*WORK INSTRUCTIONS:* Copy the following data line for line, leaving out the pictures.

⟨

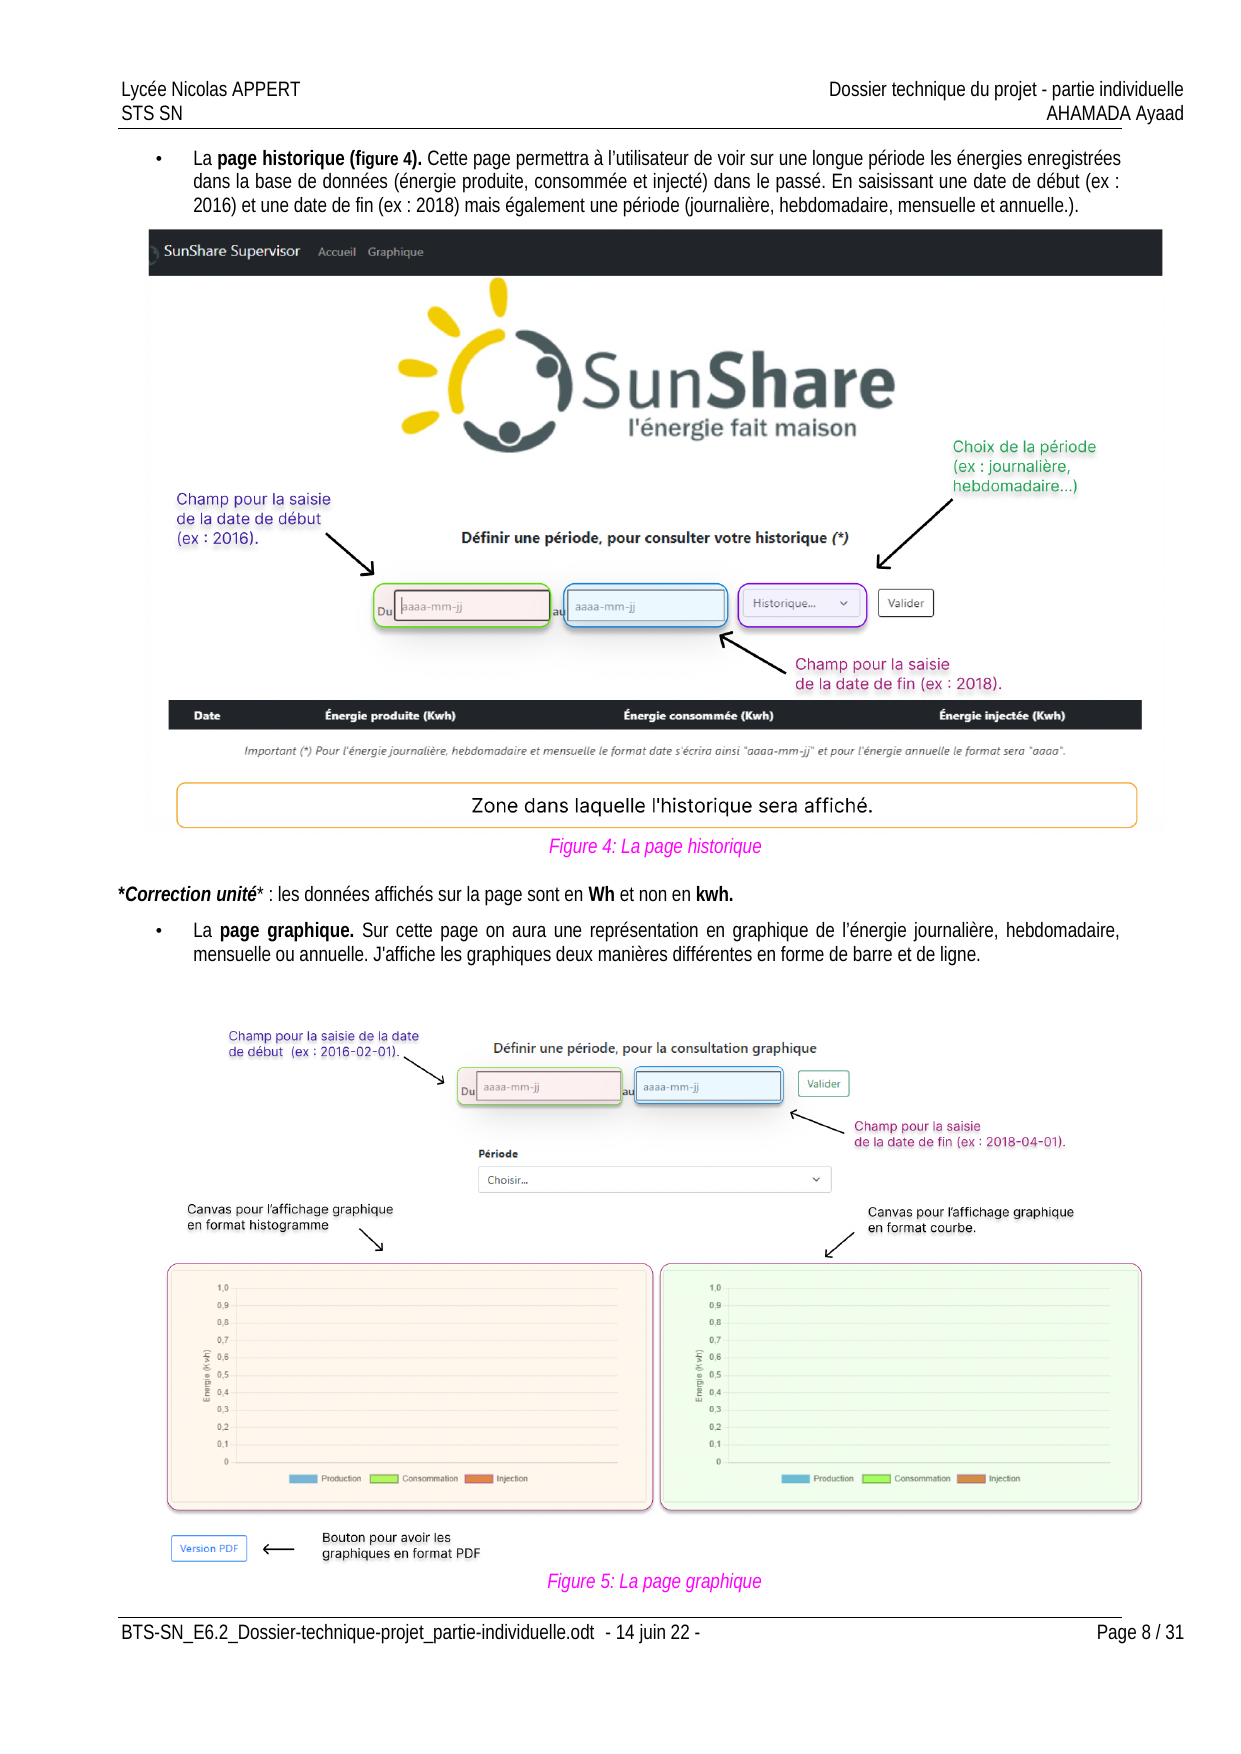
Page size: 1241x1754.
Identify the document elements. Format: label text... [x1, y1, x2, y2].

picture [161, 1009, 1148, 1569]
text Figure 4: La page historique [145, 834, 1165, 858]
picture [145, 226, 1166, 834]
list La page graphique. Sur cette page on aura une représentation en graphique de l’énergie journalière, hebdomadaire, mensuelle ou annuelle. J'affiche les graphiques deux manières différentes en forme de barre et de ligne. [156, 918, 1122, 966]
text Figure 5: La page graphique [161, 1569, 1148, 1593]
text *Correction unité* : les données affichés sur la page sont en Wh et non en kwh. [118, 229, 1122, 906]
list La page historique (figure 4). Cette page permettra à l’utilisateur de voir sur une longue période les énergies enregistrées dans la base de données (énergie produite, consommée et injecté) dans le passé. En saisissant une date de début (ex : 2016) et une date de fin (ex : 2018) mais également une période (journalière, hebdomadaire, mensuelle et annuelle.). [156, 145, 1122, 217]
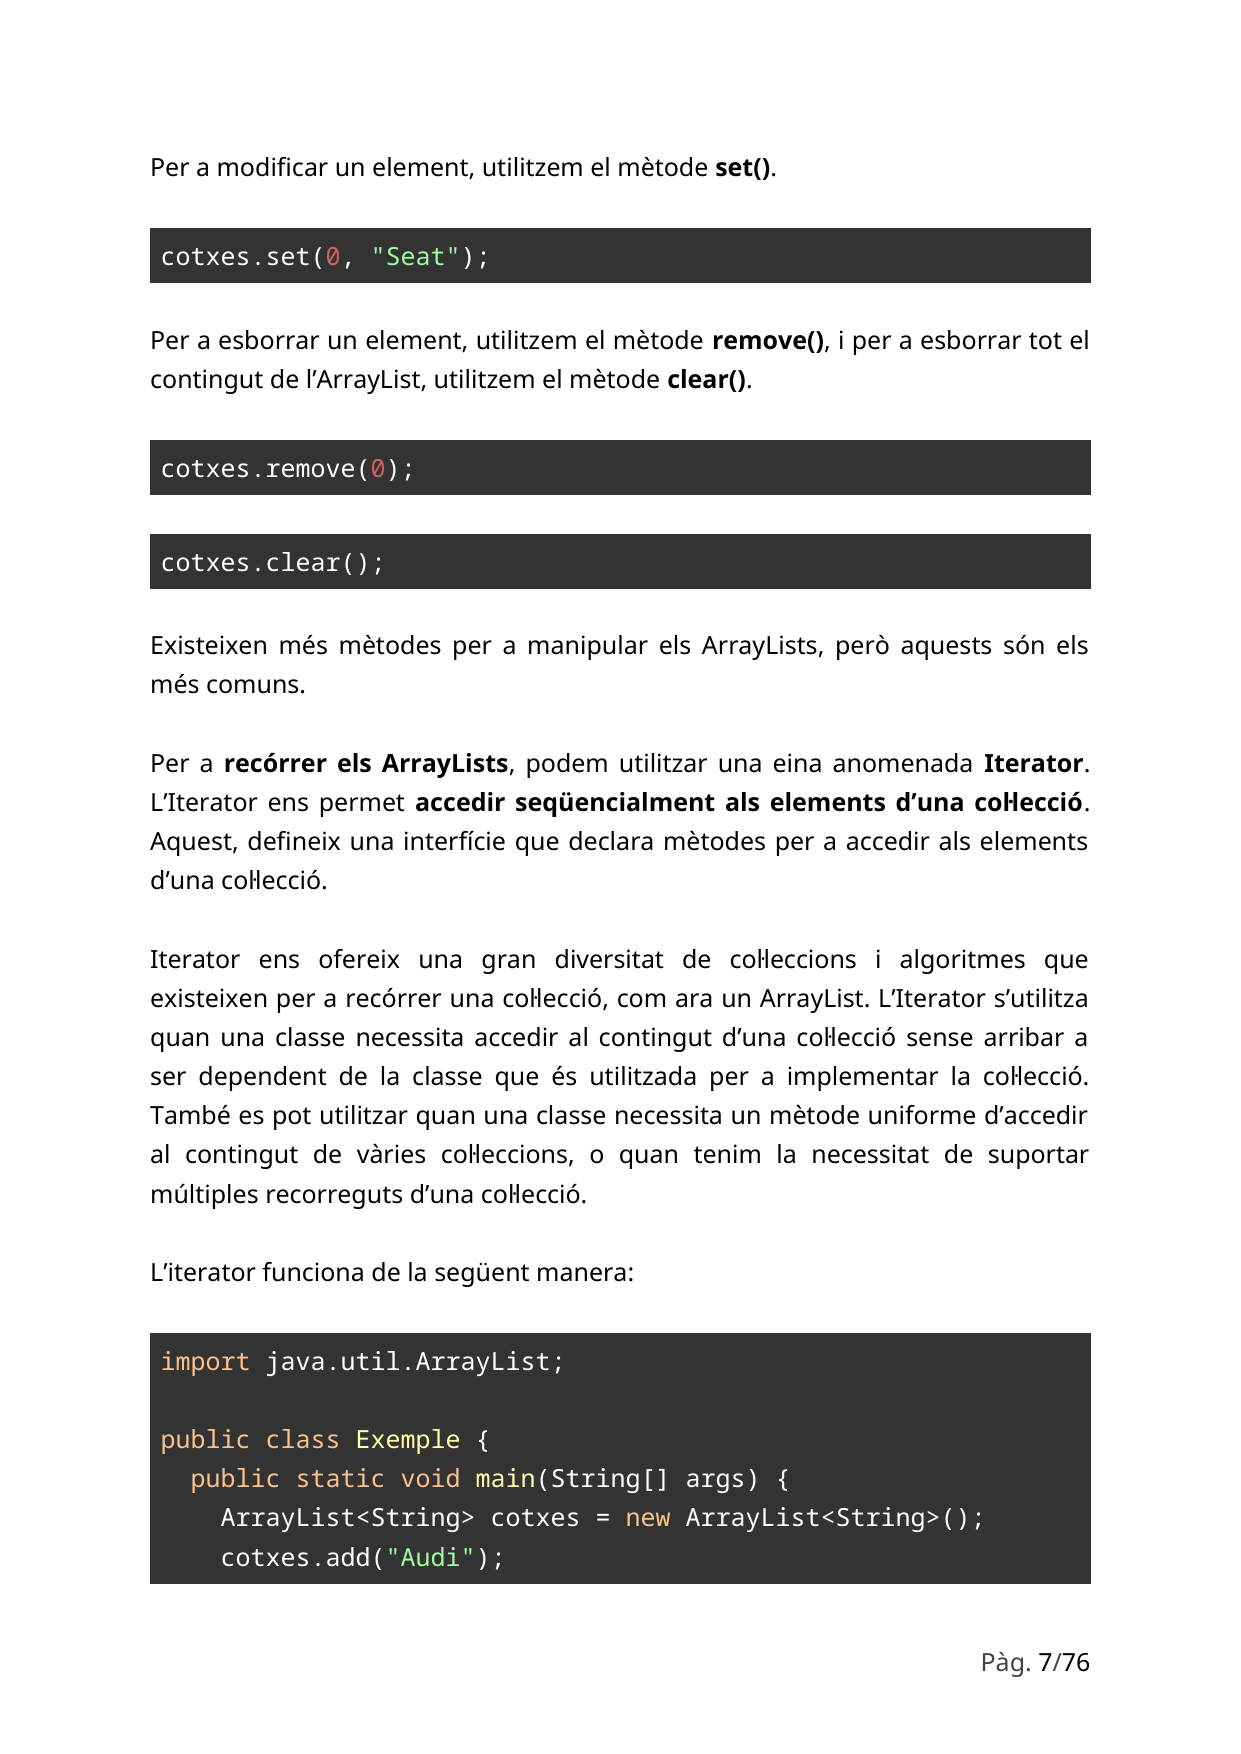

⟩

*COMPLETE OUTPUT:*
Page size: 1241x1754.
Identify the document elements. Format: label text... [x1, y1, x2, y2].

picture [161, 1009, 1148, 1569]
text Figure 4: La page historique [145, 834, 1165, 858]
picture [145, 226, 1166, 834]
list La page graphique. Sur cette page on aura une représentation en graphique de l’énergie journalière, hebdomadaire, mensuelle ou annuelle. J'affiche les graphiques deux manières différentes en forme de barre et de ligne. [156, 918, 1122, 966]
text Figure 5: La page graphique [161, 1569, 1148, 1593]
text *Correction unité* : les données affichés sur la page sont en Wh et non en kwh. [118, 229, 1122, 906]
list La page historique (figure 4). Cette page permettra à l’utilisateur de voir sur une longue période les énergies enregistrées dans la base de données (énergie produite, consommée et injecté) dans le passé. En saisissant une date de début (ex : 2016) et une date de fin (ex : 2018) mais également une période (journalière, hebdomadaire, mensuelle et annuelle.). [156, 145, 1122, 217]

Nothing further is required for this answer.